A small, practical setup for keeping encrypted project secrets in Git without committing plaintext credentials.

I recently came across a secrets.yaml file in a public repository. It contains API tokens and passwords, yet it is safe to publish because the values are encrypted with SOPS and age.

There is one important condition: only the encrypted file and public keys belong in Git. The private age key must never be committed.

How it works

SOPS encrypts each value while leaving the YAML keys readable. This makes diffs useful without revealing the data:

database_password: ENC[AES256_GCM,data:...,iv:...,tag:...,type:str]

The sops section at the bottom stores encryption metadata and age recipients. An age recipient beginning with age1 is a public key, so it is fine to share. The matching private identity, beginning with AGE-SECRET-KEY-, is what unlocks the file.

Set it up

Install the two tools on macOS:

brew install sops age

On Linux, install sops and age with your package manager or from their official releases.

Generate an age identity:

mkdir -p "$HOME/Library/Application Support/sops/age"
age-keygen -o "$HOME/Library/Application Support/sops/age/keys.txt"
chmod 600 "$HOME/Library/Application Support/sops/age/keys.txt"

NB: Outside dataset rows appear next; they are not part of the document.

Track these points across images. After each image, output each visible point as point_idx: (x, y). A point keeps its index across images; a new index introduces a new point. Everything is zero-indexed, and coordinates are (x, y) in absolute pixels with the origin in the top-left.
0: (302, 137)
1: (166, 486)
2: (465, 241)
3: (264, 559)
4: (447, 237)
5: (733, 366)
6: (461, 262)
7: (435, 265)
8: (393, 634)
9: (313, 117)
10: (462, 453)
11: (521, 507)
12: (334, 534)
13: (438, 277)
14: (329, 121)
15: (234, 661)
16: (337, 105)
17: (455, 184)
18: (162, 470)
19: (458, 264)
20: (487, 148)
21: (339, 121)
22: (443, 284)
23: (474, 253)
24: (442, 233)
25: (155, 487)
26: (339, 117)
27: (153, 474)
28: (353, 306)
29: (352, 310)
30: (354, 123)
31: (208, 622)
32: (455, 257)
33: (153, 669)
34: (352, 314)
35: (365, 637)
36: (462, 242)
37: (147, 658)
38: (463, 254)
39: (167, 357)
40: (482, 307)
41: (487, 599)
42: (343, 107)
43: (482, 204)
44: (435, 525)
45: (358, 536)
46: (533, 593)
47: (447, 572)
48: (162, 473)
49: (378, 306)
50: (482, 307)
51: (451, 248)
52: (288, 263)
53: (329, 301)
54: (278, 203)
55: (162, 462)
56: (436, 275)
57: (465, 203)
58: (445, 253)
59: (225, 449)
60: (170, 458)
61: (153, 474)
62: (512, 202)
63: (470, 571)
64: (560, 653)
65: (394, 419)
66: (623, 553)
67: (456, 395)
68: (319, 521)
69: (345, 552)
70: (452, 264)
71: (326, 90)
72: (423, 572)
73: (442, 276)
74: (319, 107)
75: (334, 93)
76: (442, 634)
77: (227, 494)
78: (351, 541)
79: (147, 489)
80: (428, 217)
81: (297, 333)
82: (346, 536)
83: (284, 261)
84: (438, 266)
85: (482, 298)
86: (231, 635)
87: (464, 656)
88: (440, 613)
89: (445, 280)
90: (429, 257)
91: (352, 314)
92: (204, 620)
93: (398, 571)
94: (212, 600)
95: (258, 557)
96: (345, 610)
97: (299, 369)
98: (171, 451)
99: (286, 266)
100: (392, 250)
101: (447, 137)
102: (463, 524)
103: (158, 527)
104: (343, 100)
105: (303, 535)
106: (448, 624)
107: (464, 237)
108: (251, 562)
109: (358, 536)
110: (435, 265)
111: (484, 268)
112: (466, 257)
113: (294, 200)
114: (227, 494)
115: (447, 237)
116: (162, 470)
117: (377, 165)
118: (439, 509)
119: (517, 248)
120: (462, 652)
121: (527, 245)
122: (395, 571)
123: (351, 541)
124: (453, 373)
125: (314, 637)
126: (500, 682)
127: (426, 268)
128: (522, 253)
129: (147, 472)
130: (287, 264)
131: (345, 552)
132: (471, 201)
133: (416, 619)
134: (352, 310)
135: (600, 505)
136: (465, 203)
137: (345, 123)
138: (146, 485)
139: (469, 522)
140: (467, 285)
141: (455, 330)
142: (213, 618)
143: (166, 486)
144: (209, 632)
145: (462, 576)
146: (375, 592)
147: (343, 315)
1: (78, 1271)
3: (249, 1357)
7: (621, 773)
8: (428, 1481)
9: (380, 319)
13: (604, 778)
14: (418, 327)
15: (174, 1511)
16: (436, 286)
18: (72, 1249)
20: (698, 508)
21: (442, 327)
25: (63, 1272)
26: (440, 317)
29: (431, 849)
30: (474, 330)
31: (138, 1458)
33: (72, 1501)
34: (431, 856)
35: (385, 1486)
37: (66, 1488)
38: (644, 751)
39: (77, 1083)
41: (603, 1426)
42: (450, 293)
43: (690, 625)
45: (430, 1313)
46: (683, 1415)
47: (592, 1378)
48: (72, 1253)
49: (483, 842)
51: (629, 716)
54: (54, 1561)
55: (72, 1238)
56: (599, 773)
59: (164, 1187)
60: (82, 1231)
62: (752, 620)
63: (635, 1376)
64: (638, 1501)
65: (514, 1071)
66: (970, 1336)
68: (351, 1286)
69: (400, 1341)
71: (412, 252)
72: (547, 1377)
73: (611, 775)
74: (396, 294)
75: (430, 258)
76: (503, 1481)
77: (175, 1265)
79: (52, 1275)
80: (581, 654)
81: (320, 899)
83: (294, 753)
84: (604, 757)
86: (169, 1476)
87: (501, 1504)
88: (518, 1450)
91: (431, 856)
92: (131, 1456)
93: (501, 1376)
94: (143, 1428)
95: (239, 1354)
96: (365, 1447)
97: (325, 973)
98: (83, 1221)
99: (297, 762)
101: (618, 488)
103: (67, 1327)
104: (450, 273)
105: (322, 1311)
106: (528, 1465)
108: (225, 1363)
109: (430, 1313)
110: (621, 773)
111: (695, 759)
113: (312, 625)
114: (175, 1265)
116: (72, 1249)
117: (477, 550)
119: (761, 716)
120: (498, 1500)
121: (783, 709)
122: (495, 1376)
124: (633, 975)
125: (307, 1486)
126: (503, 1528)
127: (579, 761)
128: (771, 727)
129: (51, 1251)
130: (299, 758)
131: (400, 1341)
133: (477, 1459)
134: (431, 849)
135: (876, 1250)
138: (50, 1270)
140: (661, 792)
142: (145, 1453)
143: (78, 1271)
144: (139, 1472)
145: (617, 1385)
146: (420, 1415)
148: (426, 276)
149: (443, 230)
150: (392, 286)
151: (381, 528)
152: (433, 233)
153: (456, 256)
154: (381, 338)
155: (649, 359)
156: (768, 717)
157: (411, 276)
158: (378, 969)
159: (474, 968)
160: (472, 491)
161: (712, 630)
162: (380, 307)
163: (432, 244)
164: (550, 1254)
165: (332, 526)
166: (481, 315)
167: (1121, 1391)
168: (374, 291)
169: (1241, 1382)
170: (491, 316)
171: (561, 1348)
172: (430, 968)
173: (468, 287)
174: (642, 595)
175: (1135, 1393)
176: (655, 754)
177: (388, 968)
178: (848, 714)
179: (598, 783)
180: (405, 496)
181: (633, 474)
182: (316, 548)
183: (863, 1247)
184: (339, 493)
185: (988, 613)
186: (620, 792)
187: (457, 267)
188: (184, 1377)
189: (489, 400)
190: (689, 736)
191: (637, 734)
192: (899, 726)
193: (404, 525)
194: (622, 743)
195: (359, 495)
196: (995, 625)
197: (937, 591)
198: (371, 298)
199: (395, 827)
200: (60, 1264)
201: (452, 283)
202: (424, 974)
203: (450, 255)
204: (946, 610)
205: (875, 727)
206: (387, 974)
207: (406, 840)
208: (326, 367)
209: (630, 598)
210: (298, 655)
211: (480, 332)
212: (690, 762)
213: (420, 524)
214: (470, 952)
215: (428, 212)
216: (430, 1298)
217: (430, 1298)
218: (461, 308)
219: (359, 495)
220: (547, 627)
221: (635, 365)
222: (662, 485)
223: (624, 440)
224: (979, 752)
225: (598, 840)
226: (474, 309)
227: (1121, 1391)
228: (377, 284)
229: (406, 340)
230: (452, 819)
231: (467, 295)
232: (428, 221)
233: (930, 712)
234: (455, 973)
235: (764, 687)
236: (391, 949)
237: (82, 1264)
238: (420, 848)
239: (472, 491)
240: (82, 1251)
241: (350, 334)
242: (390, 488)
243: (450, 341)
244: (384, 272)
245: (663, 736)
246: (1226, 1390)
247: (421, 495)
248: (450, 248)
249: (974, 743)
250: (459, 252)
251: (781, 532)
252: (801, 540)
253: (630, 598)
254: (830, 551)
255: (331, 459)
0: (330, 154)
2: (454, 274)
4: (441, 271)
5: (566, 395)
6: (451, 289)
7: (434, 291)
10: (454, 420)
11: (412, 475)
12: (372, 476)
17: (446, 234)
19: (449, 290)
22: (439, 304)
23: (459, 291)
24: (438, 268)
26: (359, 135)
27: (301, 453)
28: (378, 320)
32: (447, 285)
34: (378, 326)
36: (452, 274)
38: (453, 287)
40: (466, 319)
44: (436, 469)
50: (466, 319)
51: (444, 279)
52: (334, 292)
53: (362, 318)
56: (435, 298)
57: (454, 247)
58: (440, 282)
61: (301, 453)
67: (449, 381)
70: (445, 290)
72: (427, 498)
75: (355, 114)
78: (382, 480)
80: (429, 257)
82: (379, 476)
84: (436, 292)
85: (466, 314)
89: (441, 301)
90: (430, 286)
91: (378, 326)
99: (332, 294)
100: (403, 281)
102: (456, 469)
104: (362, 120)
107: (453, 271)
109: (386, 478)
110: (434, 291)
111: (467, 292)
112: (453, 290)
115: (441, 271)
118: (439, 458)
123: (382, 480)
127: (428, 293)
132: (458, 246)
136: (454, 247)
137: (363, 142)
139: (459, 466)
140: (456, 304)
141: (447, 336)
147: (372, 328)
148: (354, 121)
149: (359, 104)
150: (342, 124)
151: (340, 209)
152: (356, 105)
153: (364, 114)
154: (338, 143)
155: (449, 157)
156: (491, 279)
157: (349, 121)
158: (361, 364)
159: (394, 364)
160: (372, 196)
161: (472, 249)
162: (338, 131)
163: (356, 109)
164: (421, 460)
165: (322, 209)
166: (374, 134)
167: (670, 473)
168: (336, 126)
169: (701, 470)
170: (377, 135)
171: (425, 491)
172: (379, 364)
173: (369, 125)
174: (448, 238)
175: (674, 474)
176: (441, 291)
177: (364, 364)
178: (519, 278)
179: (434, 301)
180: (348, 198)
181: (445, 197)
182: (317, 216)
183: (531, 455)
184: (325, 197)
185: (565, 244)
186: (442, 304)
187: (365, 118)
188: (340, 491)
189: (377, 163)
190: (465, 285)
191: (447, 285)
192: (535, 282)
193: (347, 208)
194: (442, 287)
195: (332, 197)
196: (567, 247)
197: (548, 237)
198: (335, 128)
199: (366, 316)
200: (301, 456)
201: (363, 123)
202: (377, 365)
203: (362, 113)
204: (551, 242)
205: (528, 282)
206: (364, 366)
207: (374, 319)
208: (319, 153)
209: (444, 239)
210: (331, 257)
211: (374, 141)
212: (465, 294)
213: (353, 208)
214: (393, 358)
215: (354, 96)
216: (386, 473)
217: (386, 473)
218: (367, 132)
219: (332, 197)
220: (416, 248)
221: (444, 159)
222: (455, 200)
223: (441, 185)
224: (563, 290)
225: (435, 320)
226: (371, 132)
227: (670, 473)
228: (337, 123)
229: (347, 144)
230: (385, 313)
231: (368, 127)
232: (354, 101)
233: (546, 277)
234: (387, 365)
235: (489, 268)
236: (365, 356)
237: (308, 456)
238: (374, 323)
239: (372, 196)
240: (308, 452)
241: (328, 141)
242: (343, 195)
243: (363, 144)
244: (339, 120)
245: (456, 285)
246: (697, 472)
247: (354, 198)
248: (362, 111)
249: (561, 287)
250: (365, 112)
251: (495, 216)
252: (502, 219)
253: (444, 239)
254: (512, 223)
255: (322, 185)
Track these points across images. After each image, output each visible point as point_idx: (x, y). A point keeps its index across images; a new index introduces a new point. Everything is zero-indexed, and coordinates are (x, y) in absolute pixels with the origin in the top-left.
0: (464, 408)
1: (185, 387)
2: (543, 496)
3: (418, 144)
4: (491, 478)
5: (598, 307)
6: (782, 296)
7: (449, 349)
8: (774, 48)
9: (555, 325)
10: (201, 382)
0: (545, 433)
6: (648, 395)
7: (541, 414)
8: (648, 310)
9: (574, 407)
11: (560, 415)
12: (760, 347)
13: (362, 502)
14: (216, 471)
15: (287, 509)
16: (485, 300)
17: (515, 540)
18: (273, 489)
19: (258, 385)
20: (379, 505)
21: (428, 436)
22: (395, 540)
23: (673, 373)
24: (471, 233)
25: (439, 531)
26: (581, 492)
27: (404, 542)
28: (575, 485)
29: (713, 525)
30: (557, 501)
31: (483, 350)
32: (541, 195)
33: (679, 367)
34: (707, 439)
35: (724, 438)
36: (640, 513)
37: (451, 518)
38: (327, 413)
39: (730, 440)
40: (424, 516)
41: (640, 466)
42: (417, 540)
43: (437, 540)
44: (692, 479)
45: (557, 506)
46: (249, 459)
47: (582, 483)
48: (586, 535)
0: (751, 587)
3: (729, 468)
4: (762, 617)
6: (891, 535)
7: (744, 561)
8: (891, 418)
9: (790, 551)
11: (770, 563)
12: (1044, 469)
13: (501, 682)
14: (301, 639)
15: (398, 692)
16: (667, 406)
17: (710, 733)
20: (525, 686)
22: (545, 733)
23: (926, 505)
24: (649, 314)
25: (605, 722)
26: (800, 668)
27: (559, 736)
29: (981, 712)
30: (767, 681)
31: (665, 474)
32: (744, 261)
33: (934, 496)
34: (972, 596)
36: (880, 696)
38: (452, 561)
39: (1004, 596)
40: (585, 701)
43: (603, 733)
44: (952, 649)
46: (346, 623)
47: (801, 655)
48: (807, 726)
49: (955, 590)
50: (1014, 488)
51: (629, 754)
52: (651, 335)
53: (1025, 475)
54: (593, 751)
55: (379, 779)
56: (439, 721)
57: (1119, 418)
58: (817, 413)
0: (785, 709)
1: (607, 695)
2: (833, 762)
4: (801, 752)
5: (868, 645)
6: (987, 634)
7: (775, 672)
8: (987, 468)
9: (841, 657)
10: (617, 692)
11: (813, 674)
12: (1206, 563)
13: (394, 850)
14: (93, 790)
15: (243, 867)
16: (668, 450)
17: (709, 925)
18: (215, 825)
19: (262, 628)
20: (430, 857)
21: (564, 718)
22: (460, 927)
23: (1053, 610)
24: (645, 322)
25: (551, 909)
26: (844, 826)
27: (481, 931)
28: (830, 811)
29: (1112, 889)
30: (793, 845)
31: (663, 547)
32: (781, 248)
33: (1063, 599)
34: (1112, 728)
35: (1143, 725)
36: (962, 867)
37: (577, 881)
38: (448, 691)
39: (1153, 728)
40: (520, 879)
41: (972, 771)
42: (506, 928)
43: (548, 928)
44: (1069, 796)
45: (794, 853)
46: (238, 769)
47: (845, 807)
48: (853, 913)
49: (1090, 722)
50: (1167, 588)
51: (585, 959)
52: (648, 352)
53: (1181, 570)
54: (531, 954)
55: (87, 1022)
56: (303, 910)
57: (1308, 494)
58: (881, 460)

On Linux, use ~/.config/sops/age/keys.txt instead.

The command prints a public recipient. You can also retrieve it later:

age-keygen -y "$HOME/Library/Application Support/sops/age/keys.txt"

Keep keys.txt outside the project and back it up somewhere secure, such as a password manager. Losing it means losing access to the secrets.

Create .sops.yaml in the project root and replace the example recipient with yours:

creation_rules:
  - path_regex: secrets/.*\.ya?ml$
    age: age1your_public_recipient_here

Now create the encrypted file:

mkdir -p secrets
sops secrets/secrets.yaml

Your editor opens a temporary decrypted view. Add the values, save, and close it:

DATABASE_URL: postgres://user:password@localhost/app
API_TOKEN: replace-me

The file on disk will contain encrypted values. Check it before committing:

git diff -- secrets/secrets.yaml
sops decrypt secrets/secrets.yaml

The second command is only a local check. Avoid redirecting its output to a file, since that would create a plaintext copy.

Use the secrets in an application

If the application reads environment variables, SOPS can decrypt them only for the child process:

sops exec-env secrets/secrets.yaml 'pnpm dev'

For production, CI should receive its own age private key through the platform's secret store. Do not paste the private key into the repository, Docker image, build logs, or a committed .env file.

When a teammate joins, add their public recipient to .sops.yaml, then update the encrypted file:

sops updatekeys secrets/secrets.yaml

They can decrypt it with their own private key. Nobody needs to share a private key over chat.

A short safety checklist

  • Commit .sops.yaml and the encrypted secrets file.
  • Never commit an age private key or decrypted output.
  • Use separate recipients for people and CI systems.
  • Keep a secure backup of the private key.
  • Rotate a credential immediately if it was ever committed in plaintext. Encrypting it later does not remove it from Git history.

This setup works well for small projects and configuration repositories. For larger teams, a cloud KMS or dedicated secret manager can make access control, revocation, and auditing easier. SOPS supports those too, so the encrypted file format can stay while the key management grows with the project.